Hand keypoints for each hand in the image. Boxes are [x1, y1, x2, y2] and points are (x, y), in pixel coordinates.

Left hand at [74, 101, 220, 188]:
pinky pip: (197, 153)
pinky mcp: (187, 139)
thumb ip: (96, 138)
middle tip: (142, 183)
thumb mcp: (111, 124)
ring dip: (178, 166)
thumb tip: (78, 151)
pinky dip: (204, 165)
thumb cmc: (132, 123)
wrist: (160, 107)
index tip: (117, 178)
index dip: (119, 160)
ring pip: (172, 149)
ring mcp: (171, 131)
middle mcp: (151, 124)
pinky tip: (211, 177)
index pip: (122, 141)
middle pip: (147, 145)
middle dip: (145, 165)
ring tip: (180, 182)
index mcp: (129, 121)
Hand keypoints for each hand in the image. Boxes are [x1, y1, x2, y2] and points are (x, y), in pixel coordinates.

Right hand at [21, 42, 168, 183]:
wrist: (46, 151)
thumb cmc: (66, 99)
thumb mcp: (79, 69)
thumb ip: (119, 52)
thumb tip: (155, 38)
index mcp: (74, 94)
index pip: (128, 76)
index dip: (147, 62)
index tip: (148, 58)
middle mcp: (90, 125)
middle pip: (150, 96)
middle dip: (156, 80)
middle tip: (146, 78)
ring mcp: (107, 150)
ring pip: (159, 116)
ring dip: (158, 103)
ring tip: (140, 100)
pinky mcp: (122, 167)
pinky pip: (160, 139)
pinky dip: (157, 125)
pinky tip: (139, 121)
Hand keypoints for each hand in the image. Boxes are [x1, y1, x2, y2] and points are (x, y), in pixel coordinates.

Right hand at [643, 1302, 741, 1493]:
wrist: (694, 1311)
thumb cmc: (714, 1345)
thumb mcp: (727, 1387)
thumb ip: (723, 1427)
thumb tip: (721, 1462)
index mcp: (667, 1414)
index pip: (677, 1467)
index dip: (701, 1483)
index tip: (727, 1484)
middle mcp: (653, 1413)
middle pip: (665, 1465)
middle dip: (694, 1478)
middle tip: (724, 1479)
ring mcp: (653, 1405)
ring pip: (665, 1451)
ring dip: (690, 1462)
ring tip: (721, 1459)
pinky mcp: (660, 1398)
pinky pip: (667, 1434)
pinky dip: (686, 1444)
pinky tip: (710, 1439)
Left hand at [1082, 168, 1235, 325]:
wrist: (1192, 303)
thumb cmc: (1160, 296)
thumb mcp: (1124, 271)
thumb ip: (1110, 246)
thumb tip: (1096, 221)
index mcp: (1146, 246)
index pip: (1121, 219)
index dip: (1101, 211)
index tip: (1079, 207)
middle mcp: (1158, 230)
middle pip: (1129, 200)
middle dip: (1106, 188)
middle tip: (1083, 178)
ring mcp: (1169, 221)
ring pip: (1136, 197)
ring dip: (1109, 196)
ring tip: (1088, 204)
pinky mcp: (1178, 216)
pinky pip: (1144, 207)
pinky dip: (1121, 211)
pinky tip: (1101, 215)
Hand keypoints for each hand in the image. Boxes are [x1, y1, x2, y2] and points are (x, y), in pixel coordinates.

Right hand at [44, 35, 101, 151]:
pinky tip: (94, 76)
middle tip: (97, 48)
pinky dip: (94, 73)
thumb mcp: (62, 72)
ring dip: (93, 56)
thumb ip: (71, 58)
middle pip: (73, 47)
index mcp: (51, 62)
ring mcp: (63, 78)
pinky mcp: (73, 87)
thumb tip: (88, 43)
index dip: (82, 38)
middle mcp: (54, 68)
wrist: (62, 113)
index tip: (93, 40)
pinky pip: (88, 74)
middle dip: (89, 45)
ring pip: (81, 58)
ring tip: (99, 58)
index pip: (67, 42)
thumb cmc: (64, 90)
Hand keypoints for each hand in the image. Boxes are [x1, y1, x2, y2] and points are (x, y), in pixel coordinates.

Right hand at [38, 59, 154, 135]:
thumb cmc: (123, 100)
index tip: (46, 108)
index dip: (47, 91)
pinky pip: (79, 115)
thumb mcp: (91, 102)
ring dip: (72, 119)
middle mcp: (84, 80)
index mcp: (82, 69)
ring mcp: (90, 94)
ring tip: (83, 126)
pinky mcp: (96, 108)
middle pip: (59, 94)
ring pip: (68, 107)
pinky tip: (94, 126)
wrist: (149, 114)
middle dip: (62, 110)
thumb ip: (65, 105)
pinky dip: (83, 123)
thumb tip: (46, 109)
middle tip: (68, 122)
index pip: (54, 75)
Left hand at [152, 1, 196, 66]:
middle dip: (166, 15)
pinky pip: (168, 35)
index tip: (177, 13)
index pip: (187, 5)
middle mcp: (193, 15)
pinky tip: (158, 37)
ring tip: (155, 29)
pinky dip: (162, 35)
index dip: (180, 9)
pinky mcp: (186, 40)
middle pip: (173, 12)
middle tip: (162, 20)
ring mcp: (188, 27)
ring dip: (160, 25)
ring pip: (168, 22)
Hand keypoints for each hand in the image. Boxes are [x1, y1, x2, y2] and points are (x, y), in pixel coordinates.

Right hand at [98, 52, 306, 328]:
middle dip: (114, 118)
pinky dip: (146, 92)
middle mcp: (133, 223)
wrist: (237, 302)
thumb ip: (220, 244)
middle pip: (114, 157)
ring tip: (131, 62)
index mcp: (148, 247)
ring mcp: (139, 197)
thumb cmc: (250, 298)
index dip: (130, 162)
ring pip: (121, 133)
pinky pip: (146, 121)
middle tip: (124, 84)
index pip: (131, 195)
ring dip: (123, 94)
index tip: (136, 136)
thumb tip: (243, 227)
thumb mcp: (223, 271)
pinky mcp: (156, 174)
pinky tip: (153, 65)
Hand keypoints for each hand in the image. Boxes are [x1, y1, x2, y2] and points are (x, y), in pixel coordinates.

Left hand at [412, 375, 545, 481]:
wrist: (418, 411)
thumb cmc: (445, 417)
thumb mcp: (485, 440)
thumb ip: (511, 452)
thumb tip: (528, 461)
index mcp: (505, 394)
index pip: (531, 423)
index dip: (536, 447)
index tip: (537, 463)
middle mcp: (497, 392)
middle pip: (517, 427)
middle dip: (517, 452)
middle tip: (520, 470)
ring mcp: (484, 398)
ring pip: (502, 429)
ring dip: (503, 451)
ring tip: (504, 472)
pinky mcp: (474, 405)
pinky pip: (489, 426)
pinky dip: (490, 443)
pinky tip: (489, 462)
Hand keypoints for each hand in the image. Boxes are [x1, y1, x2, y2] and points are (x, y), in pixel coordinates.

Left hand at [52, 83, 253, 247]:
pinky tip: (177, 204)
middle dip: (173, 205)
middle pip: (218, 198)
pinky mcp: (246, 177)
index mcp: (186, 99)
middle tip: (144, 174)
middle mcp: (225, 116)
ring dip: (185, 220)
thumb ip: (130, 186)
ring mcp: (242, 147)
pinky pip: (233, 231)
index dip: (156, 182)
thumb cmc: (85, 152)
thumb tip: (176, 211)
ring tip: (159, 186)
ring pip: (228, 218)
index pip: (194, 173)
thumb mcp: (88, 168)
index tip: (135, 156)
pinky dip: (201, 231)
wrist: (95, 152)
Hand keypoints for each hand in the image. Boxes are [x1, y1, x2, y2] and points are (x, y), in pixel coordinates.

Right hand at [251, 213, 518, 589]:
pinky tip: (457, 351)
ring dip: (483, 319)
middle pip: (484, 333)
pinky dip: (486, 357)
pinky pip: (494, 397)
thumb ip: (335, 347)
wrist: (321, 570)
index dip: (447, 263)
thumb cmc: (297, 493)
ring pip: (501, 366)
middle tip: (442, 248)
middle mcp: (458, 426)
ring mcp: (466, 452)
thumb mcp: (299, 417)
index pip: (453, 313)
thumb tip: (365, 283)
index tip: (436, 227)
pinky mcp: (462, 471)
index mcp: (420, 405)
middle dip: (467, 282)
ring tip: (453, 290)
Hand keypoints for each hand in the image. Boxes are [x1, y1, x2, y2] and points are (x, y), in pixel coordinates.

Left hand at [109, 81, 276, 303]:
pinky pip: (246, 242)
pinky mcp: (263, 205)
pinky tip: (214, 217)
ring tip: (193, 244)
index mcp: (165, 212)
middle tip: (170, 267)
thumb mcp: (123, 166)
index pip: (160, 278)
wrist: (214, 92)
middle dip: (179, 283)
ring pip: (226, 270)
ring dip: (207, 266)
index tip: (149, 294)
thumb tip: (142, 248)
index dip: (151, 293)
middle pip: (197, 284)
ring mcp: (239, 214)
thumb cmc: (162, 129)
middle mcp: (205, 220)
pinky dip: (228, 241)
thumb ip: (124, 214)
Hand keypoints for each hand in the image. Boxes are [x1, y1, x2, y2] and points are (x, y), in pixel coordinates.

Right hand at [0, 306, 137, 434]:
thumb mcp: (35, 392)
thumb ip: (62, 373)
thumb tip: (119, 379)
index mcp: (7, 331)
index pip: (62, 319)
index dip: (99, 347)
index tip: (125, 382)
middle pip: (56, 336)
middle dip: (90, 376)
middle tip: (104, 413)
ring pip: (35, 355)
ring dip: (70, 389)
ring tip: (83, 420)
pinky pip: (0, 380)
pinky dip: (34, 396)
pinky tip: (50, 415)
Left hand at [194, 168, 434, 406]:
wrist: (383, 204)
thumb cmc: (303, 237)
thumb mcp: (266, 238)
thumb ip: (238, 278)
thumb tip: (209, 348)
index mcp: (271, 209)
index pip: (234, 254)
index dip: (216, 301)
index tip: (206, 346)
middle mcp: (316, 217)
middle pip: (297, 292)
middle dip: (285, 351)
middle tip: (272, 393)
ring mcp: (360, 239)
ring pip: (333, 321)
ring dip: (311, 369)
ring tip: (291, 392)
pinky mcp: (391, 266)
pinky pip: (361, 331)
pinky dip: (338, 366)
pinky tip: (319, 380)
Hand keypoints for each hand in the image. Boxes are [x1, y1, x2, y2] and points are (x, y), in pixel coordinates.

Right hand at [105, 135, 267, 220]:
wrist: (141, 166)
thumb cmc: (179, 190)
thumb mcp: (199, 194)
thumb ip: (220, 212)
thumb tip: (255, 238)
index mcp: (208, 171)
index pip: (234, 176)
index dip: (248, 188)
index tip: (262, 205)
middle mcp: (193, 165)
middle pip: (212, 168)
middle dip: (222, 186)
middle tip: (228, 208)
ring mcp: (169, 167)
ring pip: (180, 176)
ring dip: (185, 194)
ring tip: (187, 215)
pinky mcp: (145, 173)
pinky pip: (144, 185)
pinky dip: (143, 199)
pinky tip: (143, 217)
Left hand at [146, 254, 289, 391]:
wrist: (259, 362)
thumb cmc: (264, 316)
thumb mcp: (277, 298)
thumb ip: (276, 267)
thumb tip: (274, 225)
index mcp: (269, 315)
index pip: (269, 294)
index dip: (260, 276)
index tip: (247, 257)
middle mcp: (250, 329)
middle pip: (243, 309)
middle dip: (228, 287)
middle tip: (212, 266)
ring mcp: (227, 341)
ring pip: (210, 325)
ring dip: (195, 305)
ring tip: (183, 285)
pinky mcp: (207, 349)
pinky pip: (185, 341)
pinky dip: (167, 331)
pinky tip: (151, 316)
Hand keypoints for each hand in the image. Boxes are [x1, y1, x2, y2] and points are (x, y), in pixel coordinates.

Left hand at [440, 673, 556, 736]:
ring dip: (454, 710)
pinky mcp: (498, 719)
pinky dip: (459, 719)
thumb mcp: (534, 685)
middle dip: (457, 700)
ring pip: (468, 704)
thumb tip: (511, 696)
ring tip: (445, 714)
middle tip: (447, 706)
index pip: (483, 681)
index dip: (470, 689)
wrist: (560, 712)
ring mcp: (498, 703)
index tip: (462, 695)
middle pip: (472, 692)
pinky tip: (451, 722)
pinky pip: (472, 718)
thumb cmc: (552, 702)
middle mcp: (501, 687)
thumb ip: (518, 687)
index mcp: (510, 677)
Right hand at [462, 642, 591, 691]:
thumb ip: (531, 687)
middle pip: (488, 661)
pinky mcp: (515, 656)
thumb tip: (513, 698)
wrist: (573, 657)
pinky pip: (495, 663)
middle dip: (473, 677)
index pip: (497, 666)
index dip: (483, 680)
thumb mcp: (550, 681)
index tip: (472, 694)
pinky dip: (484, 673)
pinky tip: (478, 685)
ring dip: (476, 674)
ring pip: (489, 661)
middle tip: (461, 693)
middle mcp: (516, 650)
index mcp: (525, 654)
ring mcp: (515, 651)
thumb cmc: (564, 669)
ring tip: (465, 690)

+ + +

__Work to complete__: Lines after the one containing "thumb tip: (78, 151)" are not part of the task. Output the entries exactly from their first line through that one.

__Exercise solution__:
Hand keypoints for each hand in the image. Boxes are [x1, y1, x2, y2] and points are (x, y), in pixel coordinates.

Left hand at [74, 101, 220, 188]:
pinky pip: (197, 153)
pinky mcp: (187, 139)
thumb ip: (96, 138)
middle tip: (142, 183)
thumb mcp: (111, 124)
ring dip: (178, 166)
thumb tip: (78, 151)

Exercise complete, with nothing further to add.